As a Canadian who elected to learn Portuguese, why not turn to a Canadian story which has been given a Portuguese translation? Of course, Scott Pilgrim was a big-time/small-time hit in the English-speaking world and led to a modestly underperforming motion picture. How well can a series steeped in North American pop culture references translate to an audience in Portugal? Good question!

Off the bat, you may notice the first volume "Scott Pilgrim's Precious Little Life" in English became "Scott Pilgrim na Boa Vida" in Portuguese. There may be connotations to the phrase local to Portugal which I don't understand, but the literal translation is "Scott Pilgrim: the Good Life," which really does a disservice to the original title. "Precious Little Life" speaks to Scott's sense of entitlement and lack of introspection, informing you a bit about his character before you ever read a page of the story. The Portuguese version lacks this subtle effect.

Scott Pilgrim indulges in a lot of slang which is muted in the translation: where Kim calls Stephen a "pussy boy" in English becomes "maraquinhas" (sissy); the meaning is similiar, but inexact.

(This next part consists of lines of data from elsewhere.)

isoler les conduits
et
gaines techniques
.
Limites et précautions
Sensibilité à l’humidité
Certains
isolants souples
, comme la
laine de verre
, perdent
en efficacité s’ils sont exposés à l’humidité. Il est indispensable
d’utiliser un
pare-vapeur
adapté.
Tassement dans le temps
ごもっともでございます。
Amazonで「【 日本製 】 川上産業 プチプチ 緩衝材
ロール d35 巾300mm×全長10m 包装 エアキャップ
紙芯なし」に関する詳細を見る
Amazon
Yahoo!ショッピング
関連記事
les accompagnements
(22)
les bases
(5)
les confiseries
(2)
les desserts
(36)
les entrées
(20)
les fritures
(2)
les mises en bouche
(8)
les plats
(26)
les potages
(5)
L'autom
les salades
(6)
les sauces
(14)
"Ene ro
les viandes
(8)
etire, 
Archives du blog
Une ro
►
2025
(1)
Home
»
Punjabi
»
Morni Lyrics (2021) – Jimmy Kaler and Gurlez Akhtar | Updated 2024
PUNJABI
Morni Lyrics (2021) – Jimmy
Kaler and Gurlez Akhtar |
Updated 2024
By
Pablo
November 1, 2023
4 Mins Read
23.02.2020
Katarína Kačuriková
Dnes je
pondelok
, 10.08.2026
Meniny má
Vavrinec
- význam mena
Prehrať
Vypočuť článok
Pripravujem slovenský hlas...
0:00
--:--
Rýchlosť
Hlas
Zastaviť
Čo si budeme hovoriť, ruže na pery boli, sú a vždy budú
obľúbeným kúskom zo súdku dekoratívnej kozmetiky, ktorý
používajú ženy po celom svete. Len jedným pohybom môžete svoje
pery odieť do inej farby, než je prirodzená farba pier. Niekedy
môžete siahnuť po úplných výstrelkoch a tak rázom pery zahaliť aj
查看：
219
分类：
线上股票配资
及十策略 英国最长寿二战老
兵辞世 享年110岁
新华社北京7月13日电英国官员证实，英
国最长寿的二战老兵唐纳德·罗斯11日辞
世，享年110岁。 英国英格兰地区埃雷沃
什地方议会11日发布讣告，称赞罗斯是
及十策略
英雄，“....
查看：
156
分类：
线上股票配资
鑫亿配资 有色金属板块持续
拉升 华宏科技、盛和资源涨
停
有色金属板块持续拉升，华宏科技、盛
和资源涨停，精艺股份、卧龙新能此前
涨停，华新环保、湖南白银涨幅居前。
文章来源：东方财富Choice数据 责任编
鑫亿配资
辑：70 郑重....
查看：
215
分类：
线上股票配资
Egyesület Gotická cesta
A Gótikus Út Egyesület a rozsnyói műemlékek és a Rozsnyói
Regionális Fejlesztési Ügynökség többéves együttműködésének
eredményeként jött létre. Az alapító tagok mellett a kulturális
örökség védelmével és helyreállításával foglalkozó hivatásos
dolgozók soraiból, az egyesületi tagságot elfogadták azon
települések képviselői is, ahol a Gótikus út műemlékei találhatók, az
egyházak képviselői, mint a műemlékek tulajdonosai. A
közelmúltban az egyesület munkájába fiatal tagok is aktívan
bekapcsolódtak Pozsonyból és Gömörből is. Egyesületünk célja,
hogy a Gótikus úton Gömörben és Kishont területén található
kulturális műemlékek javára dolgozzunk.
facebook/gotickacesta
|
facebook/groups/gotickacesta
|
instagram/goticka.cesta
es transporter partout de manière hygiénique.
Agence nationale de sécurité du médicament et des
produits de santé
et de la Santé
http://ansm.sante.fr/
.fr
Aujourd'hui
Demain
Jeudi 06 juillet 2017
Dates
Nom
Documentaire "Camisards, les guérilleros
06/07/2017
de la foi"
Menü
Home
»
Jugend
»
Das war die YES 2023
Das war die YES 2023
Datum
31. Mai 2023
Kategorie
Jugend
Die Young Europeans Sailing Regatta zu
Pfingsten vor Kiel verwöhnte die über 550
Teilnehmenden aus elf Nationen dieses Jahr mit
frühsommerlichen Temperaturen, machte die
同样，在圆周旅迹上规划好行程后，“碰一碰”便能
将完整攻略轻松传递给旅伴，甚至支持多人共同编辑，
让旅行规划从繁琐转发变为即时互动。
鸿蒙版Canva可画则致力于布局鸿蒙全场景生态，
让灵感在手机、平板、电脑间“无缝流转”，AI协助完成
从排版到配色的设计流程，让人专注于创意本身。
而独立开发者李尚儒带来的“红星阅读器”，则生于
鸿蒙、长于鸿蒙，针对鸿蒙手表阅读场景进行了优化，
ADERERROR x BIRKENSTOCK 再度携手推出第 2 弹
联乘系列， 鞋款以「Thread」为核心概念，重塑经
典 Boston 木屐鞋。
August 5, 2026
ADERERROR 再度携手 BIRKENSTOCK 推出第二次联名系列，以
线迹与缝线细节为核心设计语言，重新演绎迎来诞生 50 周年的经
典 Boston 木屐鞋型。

Fortunately, Sex Bob-Omb is intact; Crash & the Boys become "Crash & os Rapazes." This was probably a very challenging book for the translator to work on.

Of course, many recent additions to the English language such as "internet" have no Portuguese equivalent and use the same words. It's also interesting to note that the joke about Amazon.ca wasn't changed to a local version of the site, keeping the Canadian humour. Man, if the jokes about Toronto were arcane to readers in the US, I can only imagine how people in Portugal responded to this book!

Thank gooodness Scott Pilgrim became a large enough hit to warrant a Portuguese language version, one which can be easily obtained by anyone with internet access. And thus I take my leave of this subject, having reached this point where I'm puzzling through comic book pages, slowly translating them and trying to recognize the words and phrases by sight. Sometimes I succeed!